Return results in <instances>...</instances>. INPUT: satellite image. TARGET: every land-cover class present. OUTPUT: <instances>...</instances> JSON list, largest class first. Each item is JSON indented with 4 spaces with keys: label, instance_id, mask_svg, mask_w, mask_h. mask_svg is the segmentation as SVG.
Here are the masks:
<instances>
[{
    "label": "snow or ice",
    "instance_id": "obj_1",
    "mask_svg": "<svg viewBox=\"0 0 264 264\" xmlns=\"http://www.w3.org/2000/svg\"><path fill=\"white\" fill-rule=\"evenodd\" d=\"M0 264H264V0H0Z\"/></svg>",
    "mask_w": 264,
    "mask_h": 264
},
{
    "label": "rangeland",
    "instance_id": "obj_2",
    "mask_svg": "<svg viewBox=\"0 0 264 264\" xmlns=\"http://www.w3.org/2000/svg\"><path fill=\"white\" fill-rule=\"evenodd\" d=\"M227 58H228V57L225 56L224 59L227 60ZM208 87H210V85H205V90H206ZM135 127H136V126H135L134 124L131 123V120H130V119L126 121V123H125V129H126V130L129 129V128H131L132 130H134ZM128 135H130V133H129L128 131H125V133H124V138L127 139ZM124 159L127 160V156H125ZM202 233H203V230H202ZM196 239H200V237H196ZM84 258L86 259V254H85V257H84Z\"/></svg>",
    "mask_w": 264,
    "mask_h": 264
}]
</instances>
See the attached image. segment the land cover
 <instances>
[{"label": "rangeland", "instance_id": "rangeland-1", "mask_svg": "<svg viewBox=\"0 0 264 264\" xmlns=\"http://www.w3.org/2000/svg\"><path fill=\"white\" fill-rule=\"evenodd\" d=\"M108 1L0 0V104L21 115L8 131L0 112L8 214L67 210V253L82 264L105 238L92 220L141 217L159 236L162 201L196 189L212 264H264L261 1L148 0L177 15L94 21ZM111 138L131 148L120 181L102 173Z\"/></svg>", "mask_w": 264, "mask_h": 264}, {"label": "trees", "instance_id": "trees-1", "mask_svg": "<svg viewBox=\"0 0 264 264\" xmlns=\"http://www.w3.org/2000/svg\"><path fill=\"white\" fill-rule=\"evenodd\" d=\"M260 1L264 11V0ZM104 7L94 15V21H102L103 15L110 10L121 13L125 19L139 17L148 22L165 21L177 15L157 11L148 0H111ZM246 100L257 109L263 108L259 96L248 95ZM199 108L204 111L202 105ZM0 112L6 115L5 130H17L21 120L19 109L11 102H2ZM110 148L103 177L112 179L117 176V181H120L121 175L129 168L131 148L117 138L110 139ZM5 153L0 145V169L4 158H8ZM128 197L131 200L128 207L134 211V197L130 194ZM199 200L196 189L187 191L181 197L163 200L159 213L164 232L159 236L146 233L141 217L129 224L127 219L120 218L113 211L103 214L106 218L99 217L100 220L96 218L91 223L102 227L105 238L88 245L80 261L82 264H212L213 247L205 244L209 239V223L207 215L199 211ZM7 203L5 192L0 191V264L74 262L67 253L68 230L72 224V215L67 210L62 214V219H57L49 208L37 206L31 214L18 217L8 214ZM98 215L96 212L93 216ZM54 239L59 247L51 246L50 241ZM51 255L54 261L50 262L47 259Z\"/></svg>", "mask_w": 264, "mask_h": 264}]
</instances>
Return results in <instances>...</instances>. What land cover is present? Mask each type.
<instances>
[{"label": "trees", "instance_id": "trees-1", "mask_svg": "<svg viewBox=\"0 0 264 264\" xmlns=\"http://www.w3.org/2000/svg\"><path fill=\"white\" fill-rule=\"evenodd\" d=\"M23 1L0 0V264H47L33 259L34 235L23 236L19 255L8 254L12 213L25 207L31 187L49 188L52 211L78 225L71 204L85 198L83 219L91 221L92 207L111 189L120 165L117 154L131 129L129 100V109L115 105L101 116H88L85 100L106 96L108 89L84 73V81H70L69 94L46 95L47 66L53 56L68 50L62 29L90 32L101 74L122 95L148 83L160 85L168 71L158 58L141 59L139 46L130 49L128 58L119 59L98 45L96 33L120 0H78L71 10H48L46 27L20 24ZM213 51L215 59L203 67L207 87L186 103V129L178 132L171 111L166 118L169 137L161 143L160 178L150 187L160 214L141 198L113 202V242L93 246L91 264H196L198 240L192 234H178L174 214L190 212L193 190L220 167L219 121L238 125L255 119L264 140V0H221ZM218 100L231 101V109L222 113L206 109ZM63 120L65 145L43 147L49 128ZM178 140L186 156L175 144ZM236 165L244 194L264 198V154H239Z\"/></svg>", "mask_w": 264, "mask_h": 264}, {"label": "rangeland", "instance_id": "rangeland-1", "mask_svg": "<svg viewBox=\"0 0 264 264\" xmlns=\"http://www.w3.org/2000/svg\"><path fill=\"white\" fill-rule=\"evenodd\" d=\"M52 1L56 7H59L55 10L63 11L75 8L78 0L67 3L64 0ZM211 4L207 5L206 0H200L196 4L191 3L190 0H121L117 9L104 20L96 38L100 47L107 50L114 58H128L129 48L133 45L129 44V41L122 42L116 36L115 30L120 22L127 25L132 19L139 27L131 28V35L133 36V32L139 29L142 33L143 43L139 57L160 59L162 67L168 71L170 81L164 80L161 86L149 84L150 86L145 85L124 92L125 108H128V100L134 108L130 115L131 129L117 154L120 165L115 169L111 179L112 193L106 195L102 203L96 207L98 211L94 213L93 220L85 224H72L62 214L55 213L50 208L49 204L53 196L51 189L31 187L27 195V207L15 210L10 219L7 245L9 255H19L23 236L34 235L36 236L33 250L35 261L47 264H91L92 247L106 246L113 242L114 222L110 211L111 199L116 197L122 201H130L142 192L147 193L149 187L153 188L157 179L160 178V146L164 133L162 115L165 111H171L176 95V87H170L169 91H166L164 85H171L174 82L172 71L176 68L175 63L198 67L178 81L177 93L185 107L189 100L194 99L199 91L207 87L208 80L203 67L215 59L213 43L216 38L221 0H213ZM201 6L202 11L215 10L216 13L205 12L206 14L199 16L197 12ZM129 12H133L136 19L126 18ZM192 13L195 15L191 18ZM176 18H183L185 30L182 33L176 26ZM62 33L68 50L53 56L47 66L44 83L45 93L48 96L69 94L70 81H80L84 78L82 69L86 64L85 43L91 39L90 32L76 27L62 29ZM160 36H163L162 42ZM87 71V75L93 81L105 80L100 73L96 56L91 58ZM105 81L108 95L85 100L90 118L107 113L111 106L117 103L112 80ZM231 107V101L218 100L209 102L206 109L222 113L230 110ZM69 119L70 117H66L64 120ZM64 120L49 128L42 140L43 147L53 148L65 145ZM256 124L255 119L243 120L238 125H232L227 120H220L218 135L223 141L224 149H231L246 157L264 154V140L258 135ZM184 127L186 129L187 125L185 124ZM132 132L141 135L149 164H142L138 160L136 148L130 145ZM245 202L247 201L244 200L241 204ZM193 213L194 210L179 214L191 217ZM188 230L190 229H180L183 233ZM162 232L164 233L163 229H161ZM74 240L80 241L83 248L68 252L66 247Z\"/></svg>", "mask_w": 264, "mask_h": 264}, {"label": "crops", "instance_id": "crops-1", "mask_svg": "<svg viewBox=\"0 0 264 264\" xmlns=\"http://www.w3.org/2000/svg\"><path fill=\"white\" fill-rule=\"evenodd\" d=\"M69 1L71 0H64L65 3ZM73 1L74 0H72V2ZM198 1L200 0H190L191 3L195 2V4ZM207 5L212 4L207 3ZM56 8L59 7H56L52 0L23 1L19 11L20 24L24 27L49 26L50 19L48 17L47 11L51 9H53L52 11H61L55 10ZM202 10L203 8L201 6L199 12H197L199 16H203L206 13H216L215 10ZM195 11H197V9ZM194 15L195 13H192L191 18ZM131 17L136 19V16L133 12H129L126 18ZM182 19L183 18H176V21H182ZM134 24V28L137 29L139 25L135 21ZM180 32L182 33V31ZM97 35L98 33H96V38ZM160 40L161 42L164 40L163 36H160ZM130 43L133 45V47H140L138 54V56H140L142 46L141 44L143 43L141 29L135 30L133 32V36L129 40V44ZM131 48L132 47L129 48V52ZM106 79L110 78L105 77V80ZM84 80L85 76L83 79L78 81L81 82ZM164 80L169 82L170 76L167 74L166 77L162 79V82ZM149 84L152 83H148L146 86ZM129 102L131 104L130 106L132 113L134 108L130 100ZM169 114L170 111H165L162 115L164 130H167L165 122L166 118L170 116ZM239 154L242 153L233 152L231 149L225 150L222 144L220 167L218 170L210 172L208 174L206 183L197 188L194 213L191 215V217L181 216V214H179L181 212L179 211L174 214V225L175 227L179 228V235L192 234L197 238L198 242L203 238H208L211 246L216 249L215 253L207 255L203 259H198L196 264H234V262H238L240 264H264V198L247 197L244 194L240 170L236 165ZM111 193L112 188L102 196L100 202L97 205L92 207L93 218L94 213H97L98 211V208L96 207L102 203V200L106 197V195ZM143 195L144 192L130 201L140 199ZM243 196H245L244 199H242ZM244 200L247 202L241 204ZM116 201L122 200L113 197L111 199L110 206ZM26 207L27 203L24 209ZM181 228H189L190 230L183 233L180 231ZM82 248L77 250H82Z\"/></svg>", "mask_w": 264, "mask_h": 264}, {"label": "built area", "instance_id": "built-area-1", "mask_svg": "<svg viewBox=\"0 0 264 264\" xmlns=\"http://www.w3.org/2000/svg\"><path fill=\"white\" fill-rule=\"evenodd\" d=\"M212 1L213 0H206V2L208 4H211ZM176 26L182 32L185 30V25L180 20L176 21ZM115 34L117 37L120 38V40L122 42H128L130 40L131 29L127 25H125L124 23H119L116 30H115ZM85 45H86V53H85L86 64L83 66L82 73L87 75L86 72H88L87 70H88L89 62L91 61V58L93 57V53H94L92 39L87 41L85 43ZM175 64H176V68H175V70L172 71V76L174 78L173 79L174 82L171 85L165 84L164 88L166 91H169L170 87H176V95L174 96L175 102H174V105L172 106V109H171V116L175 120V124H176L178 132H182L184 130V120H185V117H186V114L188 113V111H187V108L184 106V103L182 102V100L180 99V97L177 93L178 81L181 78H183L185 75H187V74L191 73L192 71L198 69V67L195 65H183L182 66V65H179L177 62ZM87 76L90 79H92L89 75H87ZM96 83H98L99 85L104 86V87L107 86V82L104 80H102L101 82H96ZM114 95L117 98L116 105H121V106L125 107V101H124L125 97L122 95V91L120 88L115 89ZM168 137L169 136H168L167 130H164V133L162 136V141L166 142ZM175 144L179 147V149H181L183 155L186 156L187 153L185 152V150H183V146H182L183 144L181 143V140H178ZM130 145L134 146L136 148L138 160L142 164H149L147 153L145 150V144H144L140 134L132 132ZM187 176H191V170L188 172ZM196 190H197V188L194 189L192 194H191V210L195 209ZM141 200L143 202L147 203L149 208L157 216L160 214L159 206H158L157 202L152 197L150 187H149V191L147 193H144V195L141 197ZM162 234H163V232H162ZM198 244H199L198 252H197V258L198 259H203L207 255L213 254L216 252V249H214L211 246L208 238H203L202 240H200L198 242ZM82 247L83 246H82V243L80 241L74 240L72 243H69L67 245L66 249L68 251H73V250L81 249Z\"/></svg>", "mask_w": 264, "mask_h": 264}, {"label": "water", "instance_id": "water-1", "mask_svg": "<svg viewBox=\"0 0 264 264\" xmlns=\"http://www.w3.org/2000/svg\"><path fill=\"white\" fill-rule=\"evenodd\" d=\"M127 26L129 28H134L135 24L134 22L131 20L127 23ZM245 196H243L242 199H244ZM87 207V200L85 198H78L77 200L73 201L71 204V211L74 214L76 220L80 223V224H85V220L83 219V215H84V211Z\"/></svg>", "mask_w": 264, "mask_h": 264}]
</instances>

──────────

Identify every line in the rows above that contains the string "image", with case counting, and copy each of those lines in full.

Return results in <instances>...</instances>. INPUT: satellite image. TARGET: every land-cover class present. OUTPUT: <instances>...</instances> JSON list, largest class first. Each item is JSON indented with 4 spaces with keys: label, instance_id, mask_svg, mask_w, mask_h. mask_svg is the segmentation as SVG.
See the attached image. segment the land cover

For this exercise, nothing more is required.